Reproduce the items below, changing every instance of "land-cover" to "surface-cover" and keeping all other text unchanged.

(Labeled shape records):
________________________________________
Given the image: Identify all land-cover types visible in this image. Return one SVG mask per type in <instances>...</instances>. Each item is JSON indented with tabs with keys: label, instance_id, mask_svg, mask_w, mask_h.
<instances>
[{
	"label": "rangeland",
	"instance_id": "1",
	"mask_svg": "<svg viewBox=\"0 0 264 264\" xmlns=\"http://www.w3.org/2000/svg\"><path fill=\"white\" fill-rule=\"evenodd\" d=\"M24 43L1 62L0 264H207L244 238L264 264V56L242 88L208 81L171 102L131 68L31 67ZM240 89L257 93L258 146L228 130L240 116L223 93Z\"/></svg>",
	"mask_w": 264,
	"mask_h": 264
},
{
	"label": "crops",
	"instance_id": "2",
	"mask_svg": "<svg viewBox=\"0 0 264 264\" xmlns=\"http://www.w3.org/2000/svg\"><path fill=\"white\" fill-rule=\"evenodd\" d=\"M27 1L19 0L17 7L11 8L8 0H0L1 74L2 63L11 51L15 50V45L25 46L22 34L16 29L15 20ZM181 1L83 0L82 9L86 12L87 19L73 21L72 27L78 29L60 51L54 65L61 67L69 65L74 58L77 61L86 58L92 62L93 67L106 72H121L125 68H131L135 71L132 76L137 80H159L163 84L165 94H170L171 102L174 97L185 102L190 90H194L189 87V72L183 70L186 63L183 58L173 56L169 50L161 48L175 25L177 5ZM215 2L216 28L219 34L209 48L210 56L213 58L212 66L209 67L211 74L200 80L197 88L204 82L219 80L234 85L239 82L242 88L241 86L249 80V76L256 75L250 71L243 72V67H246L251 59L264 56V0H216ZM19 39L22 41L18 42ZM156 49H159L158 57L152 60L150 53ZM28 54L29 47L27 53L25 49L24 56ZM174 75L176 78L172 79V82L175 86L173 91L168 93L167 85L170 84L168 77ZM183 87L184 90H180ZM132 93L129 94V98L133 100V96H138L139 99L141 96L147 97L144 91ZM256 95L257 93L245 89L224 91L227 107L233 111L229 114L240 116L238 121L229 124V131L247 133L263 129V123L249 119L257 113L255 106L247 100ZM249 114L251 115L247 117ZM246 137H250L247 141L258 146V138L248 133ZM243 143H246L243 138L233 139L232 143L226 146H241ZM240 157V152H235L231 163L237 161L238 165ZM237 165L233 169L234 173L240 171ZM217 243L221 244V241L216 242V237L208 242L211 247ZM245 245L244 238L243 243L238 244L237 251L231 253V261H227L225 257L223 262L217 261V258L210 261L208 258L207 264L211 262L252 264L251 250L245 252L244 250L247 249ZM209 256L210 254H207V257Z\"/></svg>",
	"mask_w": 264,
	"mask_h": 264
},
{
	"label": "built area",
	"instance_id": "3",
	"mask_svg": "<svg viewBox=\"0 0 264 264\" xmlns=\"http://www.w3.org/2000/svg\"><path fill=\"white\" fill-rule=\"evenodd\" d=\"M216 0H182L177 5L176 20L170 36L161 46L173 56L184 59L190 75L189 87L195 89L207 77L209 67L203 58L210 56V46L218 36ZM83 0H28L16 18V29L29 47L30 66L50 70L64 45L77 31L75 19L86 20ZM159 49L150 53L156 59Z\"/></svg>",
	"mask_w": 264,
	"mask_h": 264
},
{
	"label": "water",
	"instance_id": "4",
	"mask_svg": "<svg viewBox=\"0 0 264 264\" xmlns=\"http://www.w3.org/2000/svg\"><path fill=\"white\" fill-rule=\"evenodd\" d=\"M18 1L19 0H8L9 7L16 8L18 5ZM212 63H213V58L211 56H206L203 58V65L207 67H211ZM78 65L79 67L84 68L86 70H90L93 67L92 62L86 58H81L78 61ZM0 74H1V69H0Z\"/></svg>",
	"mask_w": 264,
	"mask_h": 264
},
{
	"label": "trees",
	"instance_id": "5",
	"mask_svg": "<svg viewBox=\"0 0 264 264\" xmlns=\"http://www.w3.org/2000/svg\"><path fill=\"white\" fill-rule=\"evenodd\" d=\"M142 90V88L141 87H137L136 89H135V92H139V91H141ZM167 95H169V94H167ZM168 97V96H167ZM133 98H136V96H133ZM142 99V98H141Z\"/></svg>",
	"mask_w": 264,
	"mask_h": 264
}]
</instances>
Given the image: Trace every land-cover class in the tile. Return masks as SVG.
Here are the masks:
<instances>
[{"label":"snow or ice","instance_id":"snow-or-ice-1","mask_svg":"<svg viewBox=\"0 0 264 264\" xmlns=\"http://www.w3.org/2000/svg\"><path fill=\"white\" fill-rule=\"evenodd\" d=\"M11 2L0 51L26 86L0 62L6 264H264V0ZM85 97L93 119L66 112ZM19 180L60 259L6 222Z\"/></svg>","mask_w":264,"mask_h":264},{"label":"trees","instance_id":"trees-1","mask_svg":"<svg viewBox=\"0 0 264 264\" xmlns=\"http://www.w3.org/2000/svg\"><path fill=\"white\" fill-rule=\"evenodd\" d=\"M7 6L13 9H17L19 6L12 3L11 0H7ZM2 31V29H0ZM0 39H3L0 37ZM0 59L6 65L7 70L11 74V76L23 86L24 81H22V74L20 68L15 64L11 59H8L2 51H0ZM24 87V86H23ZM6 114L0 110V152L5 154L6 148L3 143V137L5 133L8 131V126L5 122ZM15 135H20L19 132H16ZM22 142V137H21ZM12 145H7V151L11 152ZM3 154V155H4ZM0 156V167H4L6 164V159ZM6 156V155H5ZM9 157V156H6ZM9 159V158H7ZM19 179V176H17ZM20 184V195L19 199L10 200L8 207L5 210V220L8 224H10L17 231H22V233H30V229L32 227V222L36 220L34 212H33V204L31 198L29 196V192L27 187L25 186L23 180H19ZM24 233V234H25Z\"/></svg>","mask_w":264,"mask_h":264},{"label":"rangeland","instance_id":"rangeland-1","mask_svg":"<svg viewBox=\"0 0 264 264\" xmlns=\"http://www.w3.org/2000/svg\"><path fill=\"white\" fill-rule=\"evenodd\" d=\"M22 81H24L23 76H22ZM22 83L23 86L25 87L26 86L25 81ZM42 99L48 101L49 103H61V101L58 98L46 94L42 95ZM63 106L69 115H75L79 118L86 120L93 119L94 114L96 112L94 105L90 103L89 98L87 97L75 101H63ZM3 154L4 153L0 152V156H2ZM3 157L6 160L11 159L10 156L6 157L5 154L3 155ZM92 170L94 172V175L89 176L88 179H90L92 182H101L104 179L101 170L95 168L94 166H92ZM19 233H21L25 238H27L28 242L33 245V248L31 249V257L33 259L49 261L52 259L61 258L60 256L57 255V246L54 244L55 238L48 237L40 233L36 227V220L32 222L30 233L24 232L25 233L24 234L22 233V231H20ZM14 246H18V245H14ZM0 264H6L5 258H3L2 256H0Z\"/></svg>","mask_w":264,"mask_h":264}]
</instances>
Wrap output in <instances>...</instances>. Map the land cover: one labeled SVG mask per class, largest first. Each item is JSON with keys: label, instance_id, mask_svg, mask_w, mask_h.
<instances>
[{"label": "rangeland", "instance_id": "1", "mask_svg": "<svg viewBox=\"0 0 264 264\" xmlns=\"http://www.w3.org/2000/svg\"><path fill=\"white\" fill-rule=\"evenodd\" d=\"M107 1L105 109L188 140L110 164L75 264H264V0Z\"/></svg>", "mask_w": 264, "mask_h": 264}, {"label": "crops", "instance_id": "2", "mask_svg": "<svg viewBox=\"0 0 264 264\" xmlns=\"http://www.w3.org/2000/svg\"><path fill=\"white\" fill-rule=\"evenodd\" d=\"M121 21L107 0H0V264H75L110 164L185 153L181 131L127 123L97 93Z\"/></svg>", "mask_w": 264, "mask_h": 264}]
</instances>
________________________________________
(Written solution):
Given the image: Identify all surface-cover types visible in this image. Return one SVG mask per type in <instances>...</instances>. Each item is JSON indented with tabs with keys: label, instance_id, mask_svg, mask_w, mask_h.
<instances>
[{
	"label": "rangeland",
	"instance_id": "1",
	"mask_svg": "<svg viewBox=\"0 0 264 264\" xmlns=\"http://www.w3.org/2000/svg\"><path fill=\"white\" fill-rule=\"evenodd\" d=\"M24 43L1 62L0 264H207L244 238L264 264V56L242 88L208 81L171 102L131 68L31 67ZM240 89L257 93L258 146L228 130L240 116L223 93Z\"/></svg>",
	"mask_w": 264,
	"mask_h": 264
},
{
	"label": "crops",
	"instance_id": "2",
	"mask_svg": "<svg viewBox=\"0 0 264 264\" xmlns=\"http://www.w3.org/2000/svg\"><path fill=\"white\" fill-rule=\"evenodd\" d=\"M27 1L19 0L17 7L11 8L8 0H0L1 74L2 63L11 51L15 50V45L25 46L22 34L16 29L15 20ZM181 1L83 0L82 9L86 12L87 19L73 21L72 27L78 29L60 51L54 65L61 67L69 65L74 58L77 61L86 58L92 62L93 67L106 72H121L125 68H131L135 71L132 76L137 80H159L163 84L165 94H170L171 102L174 97L185 102L190 90H194L189 87V72L183 70L186 63L183 58L173 56L169 50L161 48L175 25L177 5ZM215 2L216 28L219 34L209 48L210 56L213 58L212 66L209 67L211 74L200 80L197 88L204 82L219 80L234 85L239 82L242 88L241 86L249 80V76L256 75L250 71L243 72V67H246L251 59L264 56V0H216ZM19 39L22 41L18 42ZM156 49H159L158 57L152 60L150 53ZM28 54L29 47L27 53L25 49L24 56ZM174 75L176 78L172 79V82L175 86L173 91L168 93L167 85L170 84L168 77ZM183 87L184 90H180ZM132 93L129 94V98L133 100V96H138L139 99L141 96L147 97L144 91ZM256 95L257 93L245 89L224 91L227 107L233 111L229 114L240 116L238 121L229 124V131L247 133L263 129V123L249 119L257 113L255 106L247 100ZM249 114L251 115L247 117ZM246 137H250L247 141L258 146V138L248 133ZM243 143H246L243 138L233 139L232 143L226 146H241ZM240 157V152H235L231 163L237 161L238 165ZM237 165L233 169L234 173L240 171ZM217 243L221 244V241L216 242V237L208 242L211 247ZM245 245L244 238L243 243L238 244L237 251L231 253V261H227L225 257L223 262L217 261V258L210 261L208 258L207 264L211 262L252 264L251 250L245 252L244 250L247 249ZM209 256L210 254H207V257Z\"/></svg>",
	"mask_w": 264,
	"mask_h": 264
},
{
	"label": "built area",
	"instance_id": "3",
	"mask_svg": "<svg viewBox=\"0 0 264 264\" xmlns=\"http://www.w3.org/2000/svg\"><path fill=\"white\" fill-rule=\"evenodd\" d=\"M216 0H182L177 5L176 20L170 36L161 46L173 56L184 59L190 75L189 87L195 89L207 77L209 67L203 58L210 56V46L218 36ZM83 0H28L16 18V29L29 47L30 66L50 70L64 45L77 31L75 19L86 20ZM159 49L150 53L156 59Z\"/></svg>",
	"mask_w": 264,
	"mask_h": 264
},
{
	"label": "water",
	"instance_id": "4",
	"mask_svg": "<svg viewBox=\"0 0 264 264\" xmlns=\"http://www.w3.org/2000/svg\"><path fill=\"white\" fill-rule=\"evenodd\" d=\"M18 1L19 0H8L9 7L16 8L18 5ZM212 63H213V58L211 56H206L203 58V65L207 67H211ZM78 65L79 67L84 68L86 70H90L93 67L92 62L86 58H81L78 61ZM0 74H1V69H0Z\"/></svg>",
	"mask_w": 264,
	"mask_h": 264
},
{
	"label": "trees",
	"instance_id": "5",
	"mask_svg": "<svg viewBox=\"0 0 264 264\" xmlns=\"http://www.w3.org/2000/svg\"><path fill=\"white\" fill-rule=\"evenodd\" d=\"M142 90V88L141 87H137L136 89H135V92H139V91H141ZM167 95H169V94H167ZM168 97V96H167ZM133 98H136V96H133ZM142 99V98H141Z\"/></svg>",
	"mask_w": 264,
	"mask_h": 264
}]
</instances>
Given the image: Trace every surface-cover class in the tile. Return masks as SVG.
Here are the masks:
<instances>
[{"label":"snow or ice","instance_id":"snow-or-ice-1","mask_svg":"<svg viewBox=\"0 0 264 264\" xmlns=\"http://www.w3.org/2000/svg\"><path fill=\"white\" fill-rule=\"evenodd\" d=\"M11 2L0 51L26 86L0 62L6 264H264V0ZM85 97L93 119L66 112ZM19 180L60 259L6 222Z\"/></svg>","mask_w":264,"mask_h":264},{"label":"trees","instance_id":"trees-1","mask_svg":"<svg viewBox=\"0 0 264 264\" xmlns=\"http://www.w3.org/2000/svg\"><path fill=\"white\" fill-rule=\"evenodd\" d=\"M7 6L13 9H17L19 6L12 3L11 0H7ZM2 31V29H0ZM0 39H3L0 37ZM0 59L6 65L7 70L11 74V76L23 86L24 81H22V74L20 68L15 64L11 59H8L2 51H0ZM24 87V86H23ZM6 114L0 110V152L5 154L6 148L3 143V137L5 133L8 131V126L5 122ZM15 135H20L19 132H16ZM22 142V137H21ZM12 145H7V151L11 152ZM3 154V155H4ZM0 156V167H4L6 164V159ZM6 156V155H5ZM9 157V156H6ZM9 159V158H7ZM19 179V176H17ZM20 184V195L19 199L10 200L8 207L5 210V220L8 224H10L17 231H22V233H30V229L32 227V222L36 220L34 212H33V204L31 198L29 196V192L27 187L25 186L23 180H19ZM24 233V234H25Z\"/></svg>","mask_w":264,"mask_h":264},{"label":"rangeland","instance_id":"rangeland-1","mask_svg":"<svg viewBox=\"0 0 264 264\" xmlns=\"http://www.w3.org/2000/svg\"><path fill=\"white\" fill-rule=\"evenodd\" d=\"M22 81H24L23 76H22ZM22 83L23 86L25 87L26 86L25 81ZM42 99L48 101L49 103H61V101L58 98L46 94L42 95ZM63 106L69 115H75L79 118L86 120L93 119L94 114L96 112L94 105L90 103L89 98L87 97L75 101H63ZM3 154L4 153L0 152V156H2ZM3 157L6 160L11 159L10 156L6 157L5 154L3 155ZM92 170L94 172V175L89 176L88 179H90L92 182H101L104 179L101 170L95 168L94 166H92ZM19 233H21L25 238H27L28 242L33 245V248L31 249V257L33 259L49 261L52 259L61 258L60 256L57 255V246L54 244L55 238L48 237L40 233L36 227V220L32 222L30 233L24 232L25 233L24 234L22 233V231H20ZM14 246H18V245H14ZM0 264H6L5 258H3L2 256H0Z\"/></svg>","mask_w":264,"mask_h":264}]
</instances>
Wrap output in <instances>...</instances>. Map the land cover: one labeled SVG mask per class, largest first. Each item is JSON with keys: label, instance_id, mask_svg, mask_w, mask_h.
<instances>
[{"label": "rangeland", "instance_id": "1", "mask_svg": "<svg viewBox=\"0 0 264 264\" xmlns=\"http://www.w3.org/2000/svg\"><path fill=\"white\" fill-rule=\"evenodd\" d=\"M107 1L105 109L188 140L110 164L75 264H264V0Z\"/></svg>", "mask_w": 264, "mask_h": 264}, {"label": "crops", "instance_id": "2", "mask_svg": "<svg viewBox=\"0 0 264 264\" xmlns=\"http://www.w3.org/2000/svg\"><path fill=\"white\" fill-rule=\"evenodd\" d=\"M121 21L107 0H0V264H75L110 164L185 153L181 131L127 123L97 93Z\"/></svg>", "mask_w": 264, "mask_h": 264}]
</instances>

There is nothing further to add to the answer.